Luke trat an mein Bett. Er sah jung und schön aus wie immer, doch seine Augen waren von Trauer und Schmerz erfüllt.
»Hallo, Annie.«
»Luke, o Luke!«
Sanft ergriff er meine Hand. Die Tränen, die in seinen Augen schimmerten, erfüllten mein Herz mit noch größerem Kummer. Er empfand ebenso tiefe Trauer wie ich, denn auch er hatte ja seinen Vater verloren. Und meine Mutter war oft liebevoller und freundlicher zu ihm gewesen als seine eigene.
»Aber, aber. Hat doch auch keinen Sinn, daß wir alle hier rumstehen und uns die Augen aus’m Kopf weinen«, sagte Tante Fanny plötzlich. »Wir können sie ja doch nich zurückholen. Würde ja alles dafür geben, was ich habe. Glaubt mir, ich hab Heaven mehr geliebt, als ich ihr je gesagt hab. Tut mir leid, daß ich immer so gemein zu ihr war, aber ich konnte einfach nix gegen meine Eifersucht machen. Das hat sie sicher kapiert. Hat mehr für mich getan als ich für sie.« Sie betupfte ihre Augen vorsichtig mit ihrem durchnäßten Taschentuch; dann holte sie tief Luft, und ihre Schultern strafften sich.

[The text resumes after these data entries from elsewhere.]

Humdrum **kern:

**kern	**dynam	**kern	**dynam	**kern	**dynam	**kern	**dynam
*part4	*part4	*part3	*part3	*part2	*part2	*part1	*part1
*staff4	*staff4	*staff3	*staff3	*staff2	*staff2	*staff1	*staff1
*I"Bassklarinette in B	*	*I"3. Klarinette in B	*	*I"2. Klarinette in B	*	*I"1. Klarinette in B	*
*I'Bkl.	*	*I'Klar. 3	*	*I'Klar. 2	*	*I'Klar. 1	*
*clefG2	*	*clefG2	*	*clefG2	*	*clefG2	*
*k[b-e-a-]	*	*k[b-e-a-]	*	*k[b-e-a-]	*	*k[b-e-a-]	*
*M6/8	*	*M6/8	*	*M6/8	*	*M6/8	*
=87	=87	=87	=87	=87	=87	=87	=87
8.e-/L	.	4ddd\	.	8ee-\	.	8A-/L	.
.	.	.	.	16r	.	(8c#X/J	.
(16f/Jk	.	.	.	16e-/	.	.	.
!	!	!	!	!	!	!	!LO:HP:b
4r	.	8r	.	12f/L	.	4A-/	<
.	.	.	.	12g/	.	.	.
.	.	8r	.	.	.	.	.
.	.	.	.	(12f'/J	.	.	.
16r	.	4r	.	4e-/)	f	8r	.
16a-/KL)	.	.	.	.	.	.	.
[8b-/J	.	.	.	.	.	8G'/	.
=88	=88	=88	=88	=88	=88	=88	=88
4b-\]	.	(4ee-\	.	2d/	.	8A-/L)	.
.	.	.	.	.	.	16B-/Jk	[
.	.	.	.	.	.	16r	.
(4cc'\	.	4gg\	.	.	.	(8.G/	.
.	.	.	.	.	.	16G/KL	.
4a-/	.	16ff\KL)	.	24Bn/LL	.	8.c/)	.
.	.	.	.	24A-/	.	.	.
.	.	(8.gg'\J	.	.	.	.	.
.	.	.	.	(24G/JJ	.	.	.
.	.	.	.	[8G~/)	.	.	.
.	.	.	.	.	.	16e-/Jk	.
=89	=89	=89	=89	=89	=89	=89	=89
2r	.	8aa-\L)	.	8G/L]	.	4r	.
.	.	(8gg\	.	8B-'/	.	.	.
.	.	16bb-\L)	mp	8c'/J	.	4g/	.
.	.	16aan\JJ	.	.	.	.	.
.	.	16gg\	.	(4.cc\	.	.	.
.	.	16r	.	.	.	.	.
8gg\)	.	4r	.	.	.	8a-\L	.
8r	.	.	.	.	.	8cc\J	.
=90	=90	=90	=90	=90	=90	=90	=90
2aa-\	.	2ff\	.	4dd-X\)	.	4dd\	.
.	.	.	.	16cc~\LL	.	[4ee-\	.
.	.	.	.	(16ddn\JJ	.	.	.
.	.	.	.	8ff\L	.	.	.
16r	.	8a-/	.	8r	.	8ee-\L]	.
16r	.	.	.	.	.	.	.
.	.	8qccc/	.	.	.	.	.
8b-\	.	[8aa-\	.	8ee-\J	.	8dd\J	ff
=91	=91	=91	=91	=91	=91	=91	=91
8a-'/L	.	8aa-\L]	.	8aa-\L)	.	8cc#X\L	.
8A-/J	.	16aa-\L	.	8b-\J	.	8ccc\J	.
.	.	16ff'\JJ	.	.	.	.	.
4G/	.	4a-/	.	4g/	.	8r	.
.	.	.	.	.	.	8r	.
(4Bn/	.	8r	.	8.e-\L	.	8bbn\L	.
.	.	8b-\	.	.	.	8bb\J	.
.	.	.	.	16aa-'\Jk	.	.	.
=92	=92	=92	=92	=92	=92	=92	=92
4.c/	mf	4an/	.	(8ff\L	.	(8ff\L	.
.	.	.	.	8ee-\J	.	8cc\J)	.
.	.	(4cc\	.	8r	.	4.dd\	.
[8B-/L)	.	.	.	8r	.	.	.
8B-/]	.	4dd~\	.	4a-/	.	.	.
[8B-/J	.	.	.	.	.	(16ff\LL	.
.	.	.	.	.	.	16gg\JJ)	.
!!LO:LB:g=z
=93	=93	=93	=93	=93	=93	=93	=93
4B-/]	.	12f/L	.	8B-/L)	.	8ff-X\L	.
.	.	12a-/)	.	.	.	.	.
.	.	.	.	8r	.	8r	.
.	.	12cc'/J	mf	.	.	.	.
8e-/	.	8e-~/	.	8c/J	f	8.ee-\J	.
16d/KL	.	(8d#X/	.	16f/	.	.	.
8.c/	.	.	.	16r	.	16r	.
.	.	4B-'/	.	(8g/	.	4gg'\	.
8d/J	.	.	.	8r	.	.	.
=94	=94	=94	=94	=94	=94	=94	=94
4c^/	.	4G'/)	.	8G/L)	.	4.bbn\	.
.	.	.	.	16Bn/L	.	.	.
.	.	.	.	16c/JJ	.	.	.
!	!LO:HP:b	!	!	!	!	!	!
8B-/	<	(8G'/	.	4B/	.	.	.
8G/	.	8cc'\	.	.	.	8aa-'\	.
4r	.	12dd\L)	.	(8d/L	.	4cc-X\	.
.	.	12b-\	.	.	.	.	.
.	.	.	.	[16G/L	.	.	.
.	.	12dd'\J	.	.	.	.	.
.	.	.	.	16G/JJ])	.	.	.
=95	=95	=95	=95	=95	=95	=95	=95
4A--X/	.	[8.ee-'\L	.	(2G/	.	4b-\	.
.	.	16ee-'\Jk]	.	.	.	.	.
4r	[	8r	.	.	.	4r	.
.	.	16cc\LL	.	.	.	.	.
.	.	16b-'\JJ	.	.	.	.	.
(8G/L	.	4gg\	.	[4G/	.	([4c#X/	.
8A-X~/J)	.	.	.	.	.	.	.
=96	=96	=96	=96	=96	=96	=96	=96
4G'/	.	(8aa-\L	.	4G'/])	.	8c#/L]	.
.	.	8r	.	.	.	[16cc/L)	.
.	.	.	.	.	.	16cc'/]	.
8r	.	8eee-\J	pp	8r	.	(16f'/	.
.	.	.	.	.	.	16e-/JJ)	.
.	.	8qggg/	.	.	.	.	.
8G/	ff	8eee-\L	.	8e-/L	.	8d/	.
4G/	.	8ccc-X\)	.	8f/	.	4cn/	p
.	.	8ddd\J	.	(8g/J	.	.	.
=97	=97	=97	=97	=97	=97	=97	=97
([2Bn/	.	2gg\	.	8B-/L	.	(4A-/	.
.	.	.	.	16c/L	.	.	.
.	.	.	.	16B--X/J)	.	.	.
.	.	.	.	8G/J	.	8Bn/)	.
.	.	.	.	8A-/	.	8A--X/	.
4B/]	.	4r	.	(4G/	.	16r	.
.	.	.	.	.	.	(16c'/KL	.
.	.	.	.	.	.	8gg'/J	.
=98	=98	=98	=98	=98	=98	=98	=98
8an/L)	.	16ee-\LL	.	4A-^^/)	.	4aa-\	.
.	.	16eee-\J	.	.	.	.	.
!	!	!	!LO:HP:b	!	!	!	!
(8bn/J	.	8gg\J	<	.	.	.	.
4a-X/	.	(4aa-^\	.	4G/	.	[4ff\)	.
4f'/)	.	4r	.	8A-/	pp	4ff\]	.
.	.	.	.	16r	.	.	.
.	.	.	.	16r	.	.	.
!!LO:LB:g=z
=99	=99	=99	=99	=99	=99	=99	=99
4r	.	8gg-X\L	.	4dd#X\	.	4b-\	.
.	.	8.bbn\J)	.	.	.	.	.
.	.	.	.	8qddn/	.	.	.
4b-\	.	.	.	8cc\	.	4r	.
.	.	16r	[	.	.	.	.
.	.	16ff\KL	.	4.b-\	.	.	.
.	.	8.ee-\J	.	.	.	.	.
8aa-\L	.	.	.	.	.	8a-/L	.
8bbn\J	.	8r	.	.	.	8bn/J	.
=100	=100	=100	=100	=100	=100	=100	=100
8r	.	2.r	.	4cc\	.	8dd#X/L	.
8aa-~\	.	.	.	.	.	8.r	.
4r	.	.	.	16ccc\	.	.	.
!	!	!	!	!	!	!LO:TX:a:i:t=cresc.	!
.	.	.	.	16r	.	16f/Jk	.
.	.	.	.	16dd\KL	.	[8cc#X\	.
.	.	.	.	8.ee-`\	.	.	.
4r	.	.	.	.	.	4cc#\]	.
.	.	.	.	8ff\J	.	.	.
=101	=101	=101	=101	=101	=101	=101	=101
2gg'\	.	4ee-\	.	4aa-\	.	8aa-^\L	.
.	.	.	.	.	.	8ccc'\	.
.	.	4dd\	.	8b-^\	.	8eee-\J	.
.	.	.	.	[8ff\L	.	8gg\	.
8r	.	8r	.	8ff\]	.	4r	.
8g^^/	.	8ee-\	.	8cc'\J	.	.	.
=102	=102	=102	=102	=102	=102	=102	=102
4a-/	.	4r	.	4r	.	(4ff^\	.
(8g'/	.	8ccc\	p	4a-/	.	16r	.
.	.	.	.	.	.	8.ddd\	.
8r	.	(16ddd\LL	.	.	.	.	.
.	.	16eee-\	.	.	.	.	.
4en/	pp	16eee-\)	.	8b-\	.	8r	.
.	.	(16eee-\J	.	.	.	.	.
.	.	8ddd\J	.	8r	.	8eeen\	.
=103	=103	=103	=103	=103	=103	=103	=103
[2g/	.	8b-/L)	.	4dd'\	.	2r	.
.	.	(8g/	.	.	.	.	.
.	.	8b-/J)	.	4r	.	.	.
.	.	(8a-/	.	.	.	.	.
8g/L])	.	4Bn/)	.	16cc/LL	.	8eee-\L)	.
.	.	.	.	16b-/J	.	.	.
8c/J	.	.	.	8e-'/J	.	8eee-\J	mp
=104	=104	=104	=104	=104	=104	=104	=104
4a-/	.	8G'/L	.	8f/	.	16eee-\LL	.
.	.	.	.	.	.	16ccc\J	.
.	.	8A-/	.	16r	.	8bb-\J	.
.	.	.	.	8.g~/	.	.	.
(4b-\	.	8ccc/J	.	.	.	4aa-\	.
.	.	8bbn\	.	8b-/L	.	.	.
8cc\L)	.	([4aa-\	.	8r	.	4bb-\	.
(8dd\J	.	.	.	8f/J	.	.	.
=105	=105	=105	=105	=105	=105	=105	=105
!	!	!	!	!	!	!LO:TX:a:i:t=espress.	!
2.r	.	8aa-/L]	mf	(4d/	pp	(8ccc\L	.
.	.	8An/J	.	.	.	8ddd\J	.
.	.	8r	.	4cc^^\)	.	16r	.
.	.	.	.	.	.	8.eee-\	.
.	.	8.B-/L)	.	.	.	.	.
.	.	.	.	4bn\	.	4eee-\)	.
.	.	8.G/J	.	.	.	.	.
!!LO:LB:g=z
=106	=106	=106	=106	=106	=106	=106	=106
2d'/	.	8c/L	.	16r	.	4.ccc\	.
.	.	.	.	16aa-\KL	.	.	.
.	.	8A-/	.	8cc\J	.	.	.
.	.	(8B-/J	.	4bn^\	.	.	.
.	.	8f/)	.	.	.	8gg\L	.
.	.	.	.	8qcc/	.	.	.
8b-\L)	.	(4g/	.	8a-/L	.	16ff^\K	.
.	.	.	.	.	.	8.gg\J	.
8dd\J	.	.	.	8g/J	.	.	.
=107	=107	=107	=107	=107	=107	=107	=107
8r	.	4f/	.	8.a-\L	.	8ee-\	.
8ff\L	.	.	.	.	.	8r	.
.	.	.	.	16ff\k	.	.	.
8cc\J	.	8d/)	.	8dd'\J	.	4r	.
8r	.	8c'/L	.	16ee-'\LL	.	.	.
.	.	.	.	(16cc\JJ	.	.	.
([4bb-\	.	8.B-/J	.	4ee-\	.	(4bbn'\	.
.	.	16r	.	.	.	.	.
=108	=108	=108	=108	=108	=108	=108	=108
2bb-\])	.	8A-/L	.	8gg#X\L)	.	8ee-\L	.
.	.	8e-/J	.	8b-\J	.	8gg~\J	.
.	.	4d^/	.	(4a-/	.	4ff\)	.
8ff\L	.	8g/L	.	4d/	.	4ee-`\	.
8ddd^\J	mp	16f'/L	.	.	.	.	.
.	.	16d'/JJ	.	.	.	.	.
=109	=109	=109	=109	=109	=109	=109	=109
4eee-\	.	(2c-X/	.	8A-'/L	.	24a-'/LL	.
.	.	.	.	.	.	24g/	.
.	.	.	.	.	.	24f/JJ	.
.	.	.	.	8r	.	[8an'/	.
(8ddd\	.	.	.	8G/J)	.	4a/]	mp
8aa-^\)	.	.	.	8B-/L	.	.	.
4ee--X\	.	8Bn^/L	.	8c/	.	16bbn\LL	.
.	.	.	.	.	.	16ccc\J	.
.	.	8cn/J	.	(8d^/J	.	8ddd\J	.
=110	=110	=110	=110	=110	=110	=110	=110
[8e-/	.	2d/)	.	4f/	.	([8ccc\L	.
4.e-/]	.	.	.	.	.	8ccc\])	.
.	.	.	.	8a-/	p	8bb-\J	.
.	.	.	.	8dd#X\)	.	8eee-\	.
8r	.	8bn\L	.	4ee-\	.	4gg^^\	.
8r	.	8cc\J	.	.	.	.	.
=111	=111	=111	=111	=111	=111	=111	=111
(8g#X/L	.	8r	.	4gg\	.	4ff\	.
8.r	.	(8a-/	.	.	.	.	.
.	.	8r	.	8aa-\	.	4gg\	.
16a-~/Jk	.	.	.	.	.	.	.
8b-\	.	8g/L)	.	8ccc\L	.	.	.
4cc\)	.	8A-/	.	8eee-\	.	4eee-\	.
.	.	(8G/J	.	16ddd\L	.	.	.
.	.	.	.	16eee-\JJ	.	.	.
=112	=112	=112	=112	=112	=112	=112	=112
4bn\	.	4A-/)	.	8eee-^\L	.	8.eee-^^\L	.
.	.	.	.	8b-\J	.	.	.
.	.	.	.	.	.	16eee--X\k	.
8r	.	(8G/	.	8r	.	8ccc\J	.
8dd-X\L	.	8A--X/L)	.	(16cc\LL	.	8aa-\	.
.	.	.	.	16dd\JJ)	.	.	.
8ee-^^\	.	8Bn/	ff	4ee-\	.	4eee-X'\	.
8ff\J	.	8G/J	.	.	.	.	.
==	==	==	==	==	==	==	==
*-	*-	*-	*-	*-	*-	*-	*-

»Aber«, verkündete sie, »sie hätte sicher gewollt, daß ich die Dinge jetzt in die Hand nehme.« Tante Fanny nickte bekräftigend. »Ich kann genauso gut für dich sorgen wie dieser widerwärtige alte Knacker, der behauptet, daß er dein Urgroßvater is.«
»Ma«, Luke ergriff ihre linke Hand und wies mit dem Kopf zu mir hinüber, »dies ist nicht der richtige Augenblick…«
»Unsinn! Wir müssen tun, was getan werden muß! Der Kerl behauptet, deine Eltern hätten gewollt, daß er sich jetzt um dich kümmert, aber ich sage…«
Luke warf Fanny einen zornigen Blick zu.
»Ma, Annie ist jetzt nicht in der Verfassung, solche Dinge zu besprechen. Sie hat andere Sorgen.«
»Ist ja okay, daß er sich um die beste medizinische Versorgung für dich kümmert«, fuhr Tante Fanny unbeeindruckt von Lukes Vorhaltungen fort, »aber was Hasbrouck House angeht…«
»Ma, bitte.«
Enttäuscht verzog sie den Mund, so daß man ihre schimmernden weißen Zähne sah, die in reizvollem Kontrast zu ihrem dunklen Teint standen.